Comment intéresser les nouvelles générations à l’histoire ? Le récit de notre épopée nationale ne dit pas grand-chose sur les racines de notre monde globalisé. Pas plus que les produits dérivés de l’histoire fabriqués par des industries culturelles : des jeux vidéo aux reconstructions historiques à grand spectacle, le passé recyclé donne rarement des clefs pour comprendre le présent. Quant aux diverses commémorations orchestrées ici ou là, elles privilégient trop souvent la scène nationale, sans apporter de réponses aux préoccupations d’aujourd’hui. Alors quelle histoire enseigner ? Comment construire une mémoire critique face à tous ces passés reconstruits selon les intérêts des uns et des autres, voire face à l’histoire virtuelle ?
« L’avenir est un miroir où se reflète le passé. » Serge Gruzinski se fait ici l’avocat d’une histoire qui permet de faire dialoguer le passé et le présent.
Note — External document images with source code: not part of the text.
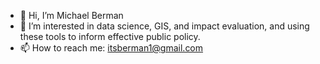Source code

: - 👋 Hi, I’m Michael Berman
- 👀 I’m interested in data science, GIS, and impact evaluation, and using these tools to inform effective public policy. 
- 📫 How to reach me: itsberman1@gmail.com

<!---
mberman42/mberman42 is a ✨ special ✨ repository because its `README.md` (this file) appears on your GitHub profile.
You can click the Preview link to take a look at your changes.
--->
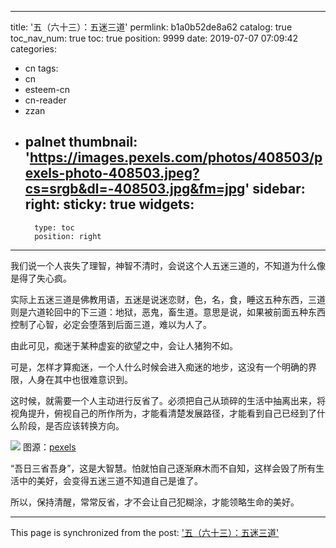 
---
title: '五（六十三）：五迷三道'
permlink: b1a0b52de8a62
catalog: true
toc_nav_num: true
toc: true
position: 9999
date: 2019-07-07 07:09:42
categories:
- cn
tags:
- cn
- esteem-cn
- cn-reader
- zzan
- palnet
thumbnail: 'https://images.pexels.com/photos/408503/pexels-photo-408503.jpeg?cs=srgb&dl=-408503.jpg&fm=jpg'
sidebar:
    right:
        sticky: true
widgets:
    -
        type: toc
        position: right
---


我们说一个人丧失了理智，神智不清时，会说这个人五迷三道的，不知道为什么像是得了失心疯。

实际上五迷三道是佛教用语，五迷是说迷恋财，色，名，食，睡这五种东西，三道则是六道轮回中的下三道：地狱，恶鬼，畜生道。意思是说，如果被前面五种东西控制了心智，必定会堕落到后面三道，难以为人了。

由此可见，痴迷于某种虚妄的欲望之中，会让人猪狗不如。

可是，怎样才算痴迷，一个人什么时候会进入痴迷的地步，这没有一个明确的界限，人身在其中也很难意识到。

这时候，就需要一个人主动进行反省了。必须把自己从琐碎的生活中抽离出来，将视角提升，俯视自己的所作所为，才能看清楚发展路径，才能看到自己已经到了什么阶段，是否应该转换方向。

![](https://images.pexels.com/photos/408503/pexels-photo-408503.jpeg?cs=srgb&dl=-408503.jpg&fm=jpg)
图源：[pexels](https://images.pexels.com/photos/408503/pexels-photo-408503.jpeg?cs=srgb&dl=-408503.jpg&fm=jpg)

“吾日三省吾身”，这是大智慧。怕就怕自己逐渐麻木而不自知，这样会毁了所有生活中的美好，会变得五迷三道不知道自己是谁了。

所以，保持清醒，常常反省，才不会让自己犯糊涂，才能领略生命的美好。

- - -

This page is synchronized from the post: ['五（六十三）：五迷三道'](https://steemit.com/@julian2013/b1a0b52de8a62)

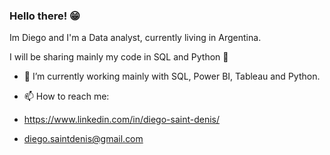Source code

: ### Hello there! 😁


Im Diego and I'm a Data analyst, currently living in Argentina.

I will be sharing mainly my code in SQL and Python 🐍

- 🔭 I’m currently working mainly with SQL, Power BI, Tableau and Python.

- 📫 How to reach me:
-  https://www.linkedin.com/in/diego-saint-denis/
-  diego.saintdenis@gmail.com



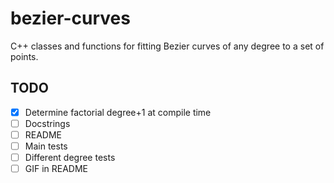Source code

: # bezier-curves
C++ classes and functions for fitting Bezier curves of any degree to a set of points.

## TODO
- [X] Determine factorial degree+1 at compile time
- [ ] Docstrings
- [ ] README
- [ ] Main tests
- [ ] Different degree tests
- [ ] GIF in README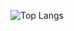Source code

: ![Top Langs](https://github-readme-stats.vercel.app/api/top-langs/?username=anuraghazra&hide_progress=true&theme=transparent)
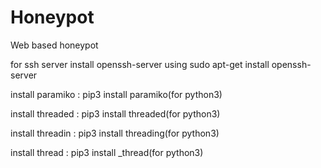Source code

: # Honeypot
Web based honeypot

for ssh server
install openssh-server using sudo apt-get install openssh-server

install paramiko : pip3 install paramiko(for python3)

install threaded : pip3 install threaded(for python3)

install threadin : pip3 install threading(for python3)

install thread   : pip3 install _thread(for python3)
Une histoire globale donc, qui décentre notre regard et se focalise sur une étape cruciale pour l’humanité : la Renaissance. Avec la conquête des océans, l’Europe découvre qu’il existe des mondes différents et prend ainsi conscience d’elle-même. Soudain, tout change d’échelle. Les horizons s’élargissent, des sociétés qui s’ignoraient entrent en contact, parfois au prix d’affrontements d’une extrême violence. Mais les hommes et les idées commencent à circuler, voire à se mêler, tandis que les premiers réseaux commerciaux se tissent autour du globe. Un immense bouleversement pour les contemporains dont l’histoire éclaire, par bien des situations concrètes, les mondes mêlés dans lesquels nous vivons.
Serge Gruzinski enseigne l’histoire en France, aux États-Unis et au Brésil. Ses derniers ouvrages sont La Pensée métisse (Fayard, Pluriel, 2012), Les Quatre Parties du monde (Points Seuil, 2006), Quelle heure est-il là-bas ? (Seuil, 2008), L’Aigle et le Dragon (Fayard, 2012).